Although 37 seconds may not look too long, I wasn't happy with that and I profiled the code to find out what consumes the most time. As it turned out AFL execution took only 0.35 seconds. The rest was spent just in Microsoft C runtime library sprintf() function that formats numbers to string.

As it turned out, I wasn't alone not being too happy with floating point number formatting speed. Other engineers (including Google's) wrote their own conversions that are much faster, see: https://github.com/miloyip/dtoa-benchmark The best, state-of-the-art was approx. 9x faster than sprintf. I tried that one with exploration and it reduced exploration from 37 seconds down to 5 seconds. Impressive but I still wasn't happy. I thought that it must be done quicker.

So I wrote my own procedure - and ... my formatting function is more than 2 times faster than "state-of-the-art" and got the exploration time from 37 seconds down to 1.80 second. That is 20x faster than sprintf version.

I just thought that I will share with you as things like that are done in AmiBroker constantly but I almost never tell such stories because I am just too busy, but since this happens under the hood many people don't notice and they conclude that "not much changed".

(Note all measurements apply to 32-bit version. 64-bit version is even faster because SSE2 instructions are used)

40 Likes

I also want to share with you a curious thing: I have looked up the word "perfectionist" in the dictionary, and the definition that appears is: "Tomasz". :wink:

5 Likes

If Tomasz was to code Windows 10, it would fit on a single 1.44MB floppy disk :wink:

But seriously @Tomasz instead of rewritting certain parts of MS buggy operating system (As described here) it would be easier for you to create an alternative one from scratch --> AmiBroker OS :slight_smile:

7 Likes

Hi @Tomasz,

I would like to take this as an opportunity to thank you and appreciate your work.

AmiBroker is already accurate and fast in all aspects and kudos to you for making Explorations even faster.

What impresses me the most is AmiBroker's power to Optimize!
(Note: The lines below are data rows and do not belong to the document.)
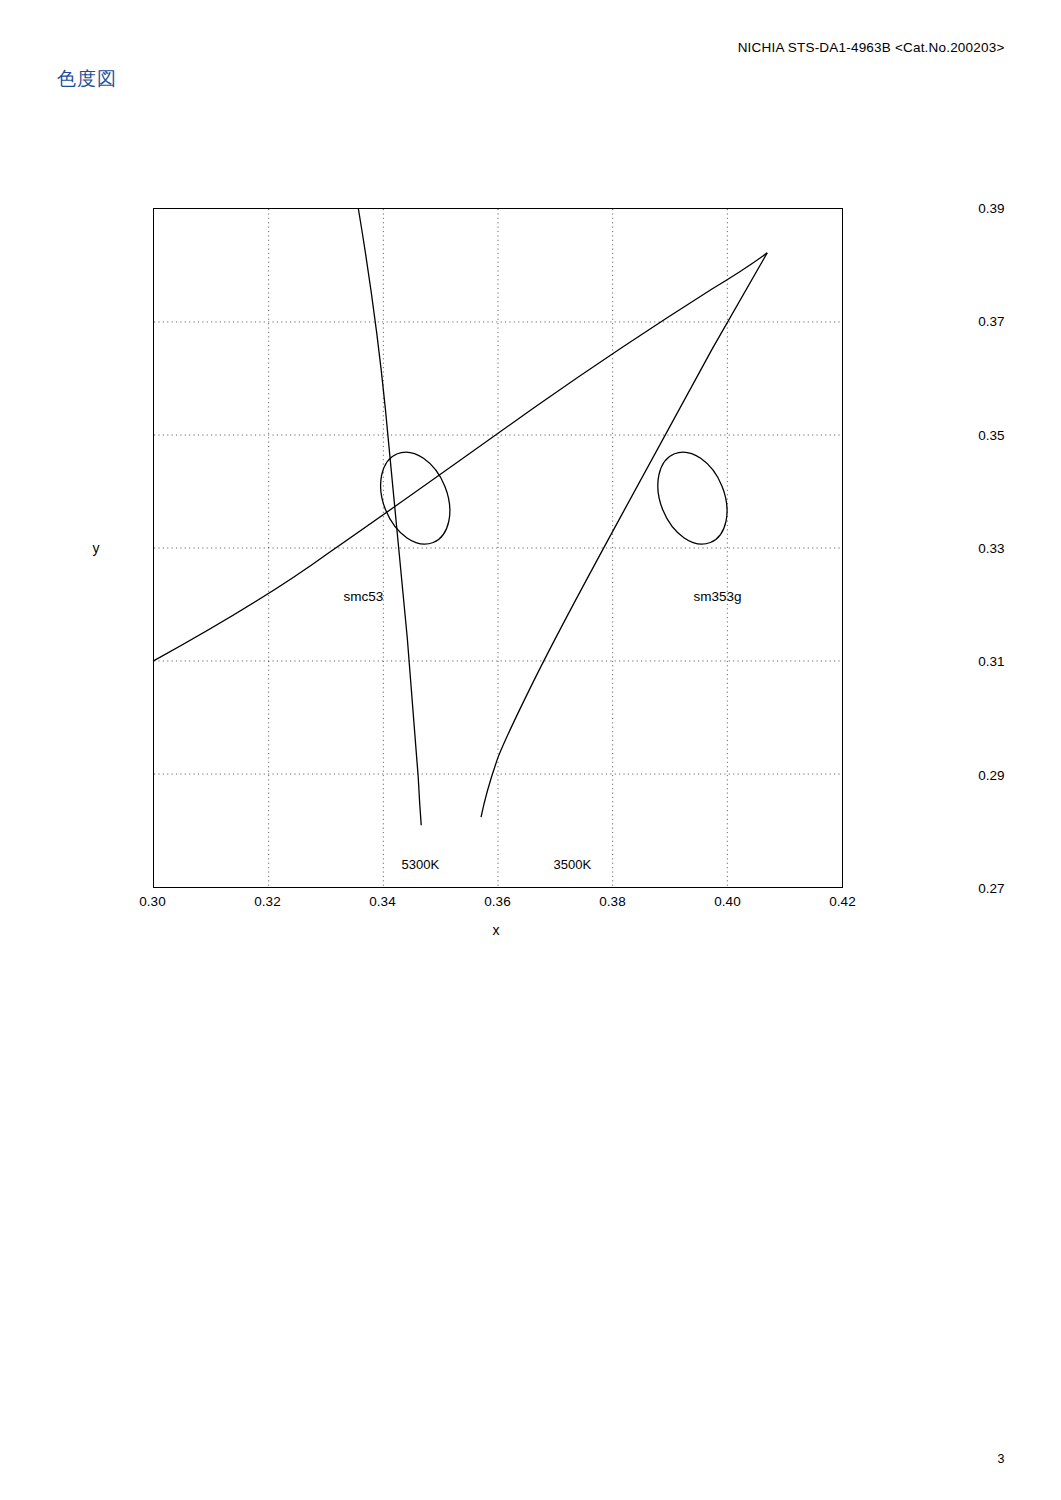NICHIA STS-DA1-4963B <Cat.No.200203>
色度図
0.39
0.37
0.35
0.33
0.31
0.29
0.27
0.30
0.32
0.34
0.36
0.38
0.40
0.42
y
x
黒体放射軌跡
Blackbody Locus
smc53
sm353g
5300K
3500K
3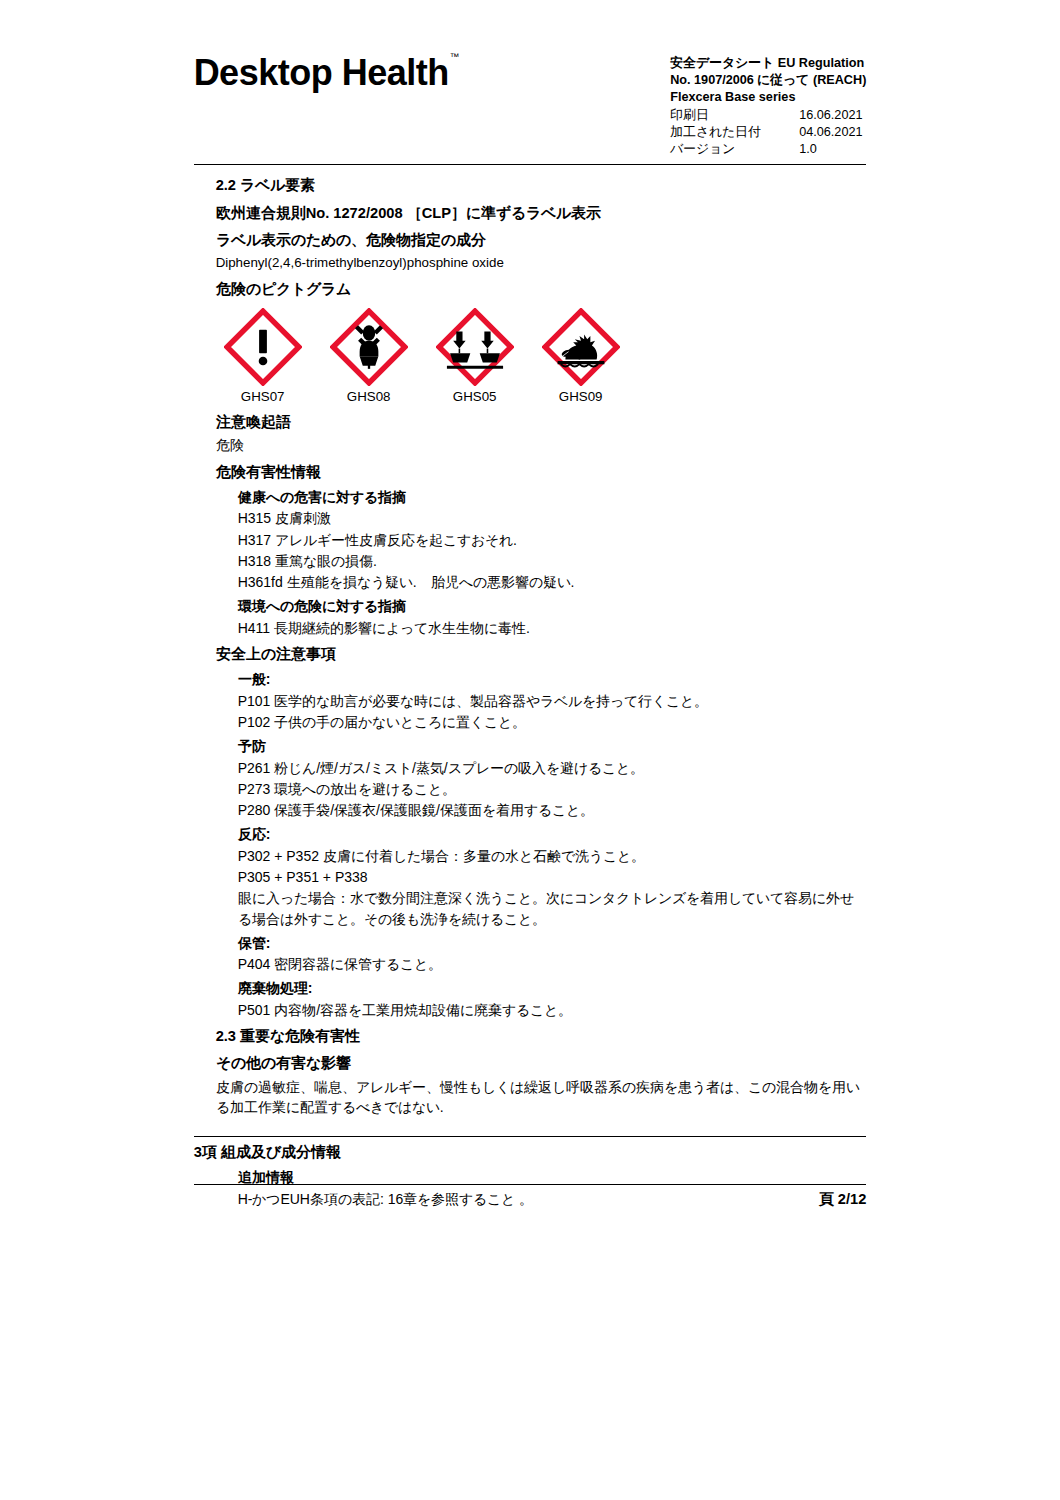Desktop Health™
安全データシート EU Regulation
No. 1907/2006 に従って (REACH)
Flexcera Base series
| 印刷日 | 16.06.2021 |
| 加工された日付 | 04.06.2021 |
| バージョン | 1.0 |
2.2 ラベル要素
欧州連合規則No. 1272/2008 ［CLP］に準ずるラベル表示
ラベル表示のための、危険物指定の成分
Diphenyl(2,4,6-trimethylbenzoyl)phosphine oxide
危険のピクトグラム
GHS07
GHS08
GHS05
GHS09
注意喚起語
危険
危険有害性情報
健康への危害に対する指摘
H315 皮膚刺激
H317 アレルギー性皮膚反応を起こすおそれ.
H318 重篤な眼の損傷.
H361fd 生殖能を損なう疑い.　胎児への悪影響の疑い.
環境への危険に対する指摘
H411 長期継続的影響によって水生生物に毒性.
安全上の注意事項
一般:
P101 医学的な助言が必要な時には、製品容器やラベルを持って行くこと。
P102 子供の手の届かないところに置くこと。
予防
P261 粉じん/煙/ガス/ミスト/蒸気/スプレーの吸入を避けること。
P273 環境への放出を避けること。
P280 保護手袋/保護衣/保護眼鏡/保護面を着用すること。
反応:
P302 + P352 皮膚に付着した場合：多量の水と石鹸で洗うこと。
P305 + P351 + P338
眼に入った場合：水で数分間注意深く洗うこと。次にコンタクトレンズを着用していて容易に外せる場合は外すこと。その後も洗浄を続けること。
保管:
P404 密閉容器に保管すること。
廃棄物処理:
P501 内容物/容器を工業用焼却設備に廃棄すること。
2.3 重要な危険有害性
その他の有害な影響
皮膚の過敏症、喘息、アレルギー、慢性もしくは繰返し呼吸器系の疾病を患う者は、この混合物を用いる加工作業に配置するべきではない.
3項 組成及び成分情報
追加情報
H-かつEUH条項の表記: 16章を参照すること 。
頁 2/12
Seriously, Tomasz there is nothing else on planet Earth that can achieve accurate optimization of complex Trading systems like AmiBroker does with such remarkable speed and ease.

Thank you

5 Likes

Thanks Tom sound exciting.

Curious, with the new chip architecture of AMD Epyc Rome and fairly affordable dual cpu board configs, do you see ever going past 32 threads at any point?

-S

@Sean I can unlock more than 32 threads per analysis window - no problem with that but
have no such hardware to test.

Oh it per analysis window... I forgot.

My build will start off, NOT with the flagship CPU's but might have the 2x 16 or 24 core Romes, until the prices come down and they start getting sold used and maybe someday go for those 64 core beasts.
-S

We've found something similar... binary-to-text conversions or vice-versa introduce a massive performance hit (minimum 0.5 but typically 1-2 orders of magnitude).

Floating point to ASCII presents some interesting rounding corner cases too.

I love Amibroker!
Thank you!

1 Like